After Levin's opera company folded, Bliss went to California to join the roster of artists at the Los Angeles Civic Light Opera (LACLO). She made her debut with the company in May 1944 as Marianne Beaunoir in Sigmund Romberg's The New Moon opposite Walter Cassel. This was followed in June 1944 by the role of Nina Hagerup in the world premiere of Robert Wright and George Forrest's Song of Norway which adapted its music from works by Edvard Grieg. A triumph with both audience and critics, this production became Bliss' first major success. In late June the show was presented to enthusiastic response by the LACLO's sister organization, the San Francisco Light Opera Company (SFLOC); after which it was transported by the LACLO to New York City. In August 1944 Bliss made her Broadway debut as Nina Hagerup at the Imperial Theatre to enthusiastic reviews. The show ran for more than 800 performances, and its cast recording was listed as one of Billboards most popular releases of March 1945. She later portrayed the role of Countess Louisa Giovanni in the 1952 revival of Song of Norway at the LACLO with Jean Fenn in the part of Nina.

After leaving the New York production of Song of Norway in April 1946, Bliss returned to the California to star in another new production by Wright and Forrest, Gypsy Lady, which utilized music by Victor Herbert. Commissioned by the LACLO, the show was presented successfully both in Los Angeles and at the SFLOC in San Francisco. The production also starred her future husband John Tyers whom she would later marry in June 1947. This show was also exported to Broadway by the LACLO where it opened in September 1946, but it was poorly received by critics, and its run lasted a mere 10 weeks. Bliss, and most of the rest of the Broadway cast, remained with the show when it moved from New York to London's West End the following year. The show was revised somewhat and retitled Romany Love. While the production as a whole received mixed reviews, Bliss's performance was hailed by the London press as a major triumph.

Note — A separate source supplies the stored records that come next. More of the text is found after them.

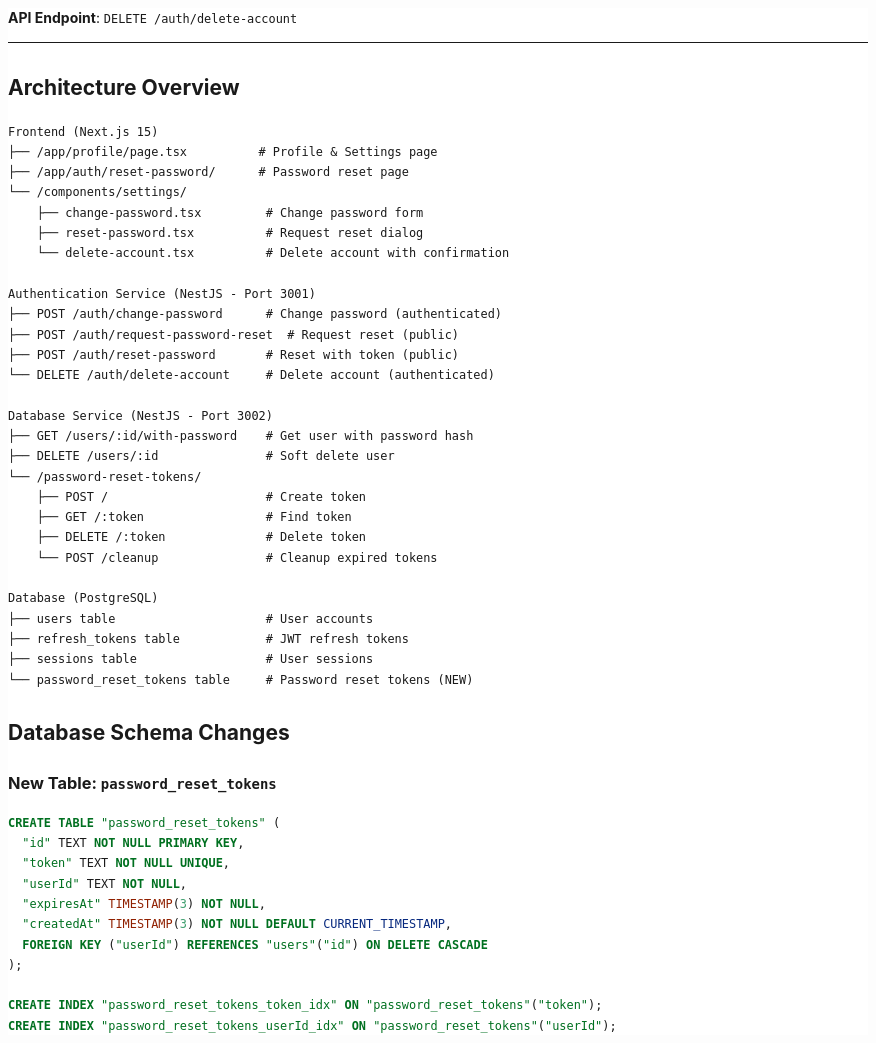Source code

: **API Endpoint**: `DELETE /auth/delete-account`

---

## Architecture Overview

```
Frontend (Next.js 15)
├── /app/profile/page.tsx          # Profile & Settings page
├── /app/auth/reset-password/      # Password reset page
└── /components/settings/
    ├── change-password.tsx         # Change password form
    ├── reset-password.tsx          # Request reset dialog
    └── delete-account.tsx          # Delete account with confirmation

Authentication Service (NestJS - Port 3001)
├── POST /auth/change-password      # Change password (authenticated)
├── POST /auth/request-password-reset  # Request reset (public)
├── POST /auth/reset-password       # Reset with token (public)
└── DELETE /auth/delete-account     # Delete account (authenticated)

Database Service (NestJS - Port 3002)
├── GET /users/:id/with-password    # Get user with password hash
├── DELETE /users/:id               # Soft delete user
└── /password-reset-tokens/
    ├── POST /                      # Create token
    ├── GET /:token                 # Find token
    ├── DELETE /:token              # Delete token
    └── POST /cleanup               # Cleanup expired tokens

Database (PostgreSQL)
├── users table                     # User accounts
├── refresh_tokens table            # JWT refresh tokens
├── sessions table                  # User sessions
└── password_reset_tokens table     # Password reset tokens (NEW)
```

## Database Schema Changes

### New Table: `password_reset_tokens`
```sql
CREATE TABLE "password_reset_tokens" (
  "id" TEXT NOT NULL PRIMARY KEY,
  "token" TEXT NOT NULL UNIQUE,
  "userId" TEXT NOT NULL,
  "expiresAt" TIMESTAMP(3) NOT NULL,
  "createdAt" TIMESTAMP(3) NOT NULL DEFAULT CURRENT_TIMESTAMP,
  FOREIGN KEY ("userId") REFERENCES "users"("id") ON DELETE CASCADE
);

CREATE INDEX "password_reset_tokens_token_idx" ON "password_reset_tokens"("token");
CREATE INDEX "password_reset_tokens_userId_idx" ON "password_reset_tokens"("userId");
```
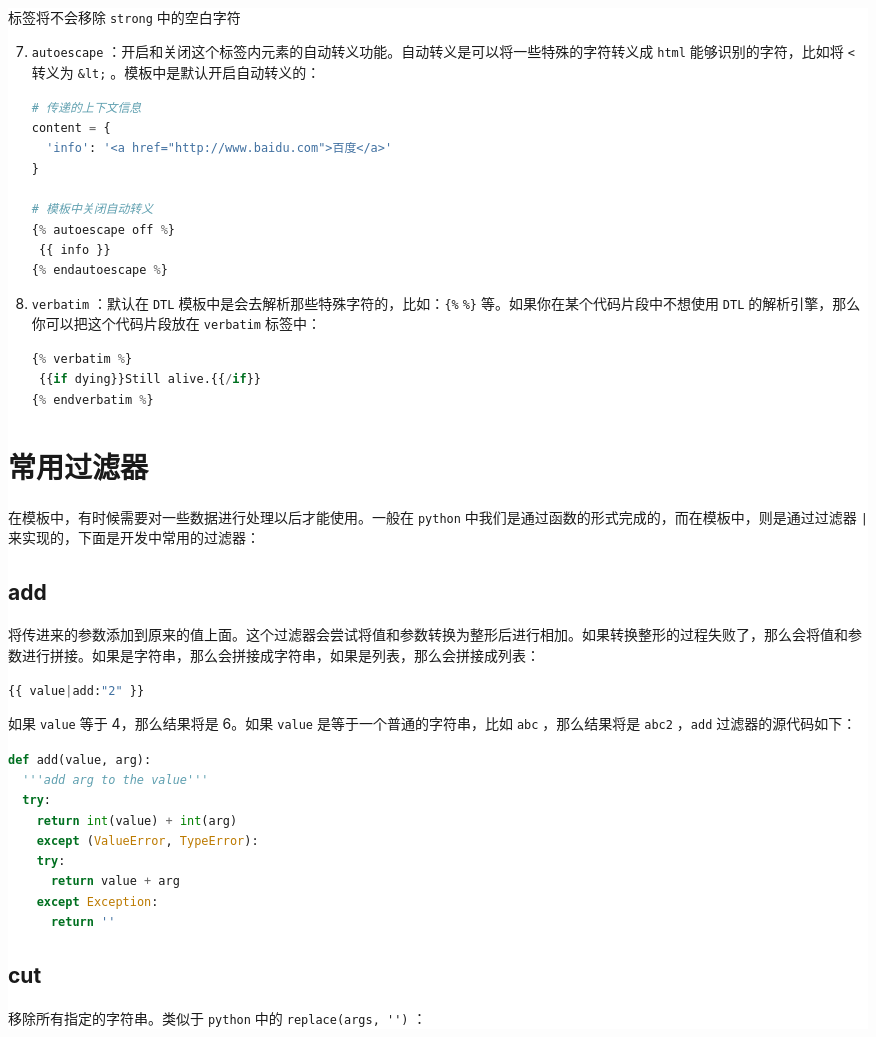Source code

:    标签将不会移除 `strong` 中的空白字符

7. `autoescape` ：开启和关闭这个标签内元素的自动转义功能。自动转义是可以将一些特殊的字符转义成 `html` 能够识别的字符，比如将 `<` 转义为 `&lt;` 。模板中是默认开启自动转义的：

   ```python
   # 传递的上下文信息
   content = {
     'info': '<a href="http://www.baidu.com">百度</a>'
   }
   
   # 模板中关闭自动转义
   {% autoescape off %}
   	{{ info }}
   {% endautoescape %}
   ```

8. `verbatim` ：默认在 `DTL` 模板中是会去解析那些特殊字符的，比如：`{%`  `%}` 等。如果你在某个代码片段中不想使用 `DTL` 的解析引擎，那么你可以把这个代码片段放在 `verbatim` 标签中：

   ```python
   {% verbatim %}
   	{{if dying}}Still alive.{{/if}}
   {% endverbatim %}
   ```

# 常用过滤器

在模板中，有时候需要对一些数据进行处理以后才能使用。一般在 `python` 中我们是通过函数的形式完成的，而在模板中，则是通过过滤器 `|` 来实现的，下面是开发中常用的过滤器：

## add

将传进来的参数添加到原来的值上面。这个过滤器会尝试将值和参数转换为整形后进行相加。如果转换整形的过程失败了，那么会将值和参数进行拼接。如果是字符串，那么会拼接成字符串，如果是列表，那么会拼接成列表：

```python
{{ value|add:"2" }}
```

如果 `value` 等于 4，那么结果将是 6。如果 `value` 是等于一个普通的字符串，比如 `abc` ，那么结果将是 `abc2` ，`add` 过滤器的源代码如下：

```python
def add(value, arg):
  '''add arg to the value'''
  try:
    return int(value) + int(arg)
 	except (ValueError, TypeError):
    try:
      return value + arg
    except Exception:
      return ''
```

## cut

移除所有指定的字符串。类似于 `python` 中的 `replace(args, '')` ：
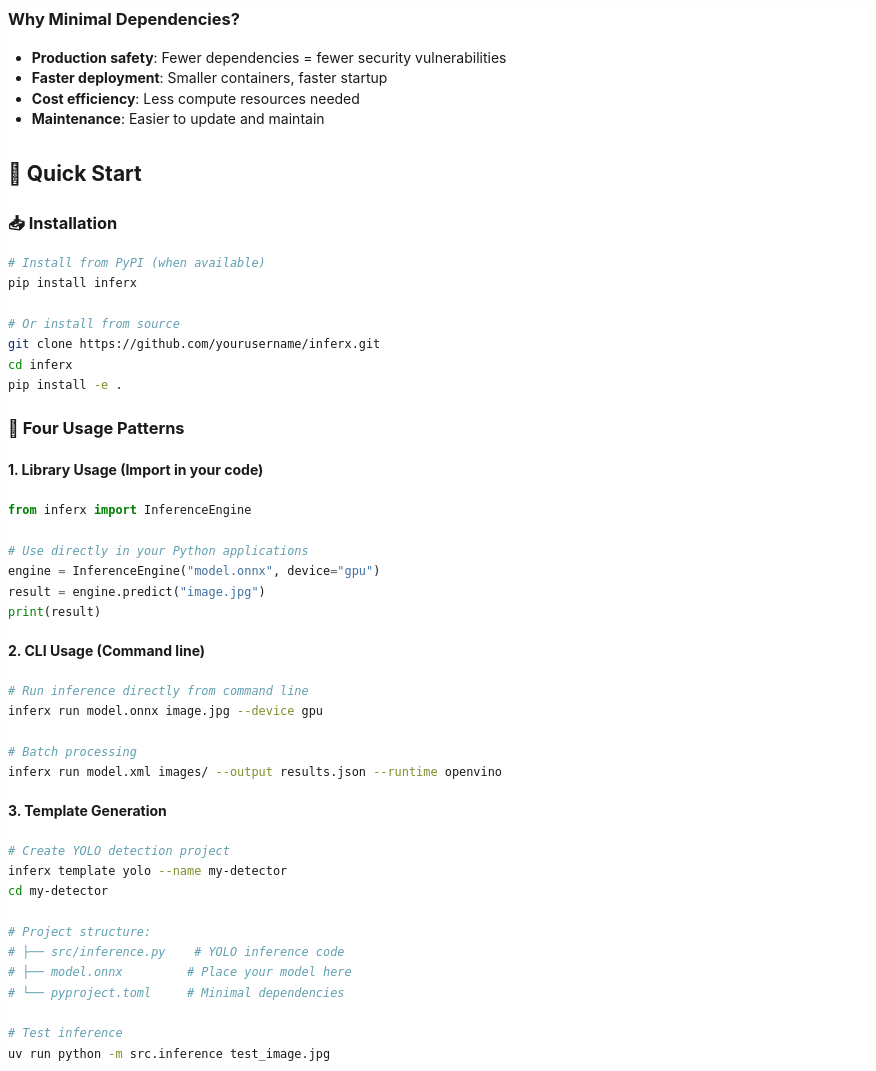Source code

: ### **Why Minimal Dependencies?**
- **Production safety**: Fewer dependencies = fewer security vulnerabilities
- **Faster deployment**: Smaller containers, faster startup
- **Cost efficiency**: Less compute resources needed
- **Maintenance**: Easier to update and maintain

## 🚀 Quick Start

### 📥 **Installation**
```bash
# Install from PyPI (when available)
pip install inferx

# Or install from source
git clone https://github.com/yourusername/inferx.git
cd inferx
pip install -e .
```

### 🎯 **Four Usage Patterns**

#### **1. Library Usage (Import in your code)**
```python
from inferx import InferenceEngine

# Use directly in your Python applications
engine = InferenceEngine("model.onnx", device="gpu")
result = engine.predict("image.jpg")
print(result)
```

#### **2. CLI Usage (Command line)**
```bash
# Run inference directly from command line
inferx run model.onnx image.jpg --device gpu

# Batch processing
inferx run model.xml images/ --output results.json --runtime openvino
```

#### **3. Template Generation**
```bash
# Create YOLO detection project
inferx template yolo --name my-detector
cd my-detector

# Project structure:
# ├── src/inference.py    # YOLO inference code
# ├── model.onnx         # Place your model here
# └── pyproject.toml     # Minimal dependencies

# Test inference
uv run python -m src.inference test_image.jpg
```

In 1949 Bliss made her debut at the New York City Opera (NYCO) as Claire, the Mulatto Empress, in the world premiere of William Grant Still's Troubled Island. She later returned to the NYCO as Nedda in Ruggero Leoncavallo's Pagliacci. In 1951 she toured the United States as Sarah Millick in a production of Noël Coward's Bitter Sweet. She returned to London's West End in 1951-1952 to assume the title role in Cole Porter's Kiss Me, Kate. She returned to Broadway for the last time as Julie in the 1954 revival of Show Boat; a production which was mounted by the NYCO. She later toured the United States in that role in 1956-1957. In 1959 she starred in Rodgers and Hart's Pal Joey at the Paper Mill Playhouse in New Jersey. Other venues and organizations with whom Bliss performed include Forest Park in St. Louis, Grant Park in Chicago, the Hartford Symphony Orchestra, the Jones Beach Theater in New York, and the Pittsburgh Opera. Her only major film work was as Valencienne in the 1955 television production of Franz Lehár's The Merry Widow.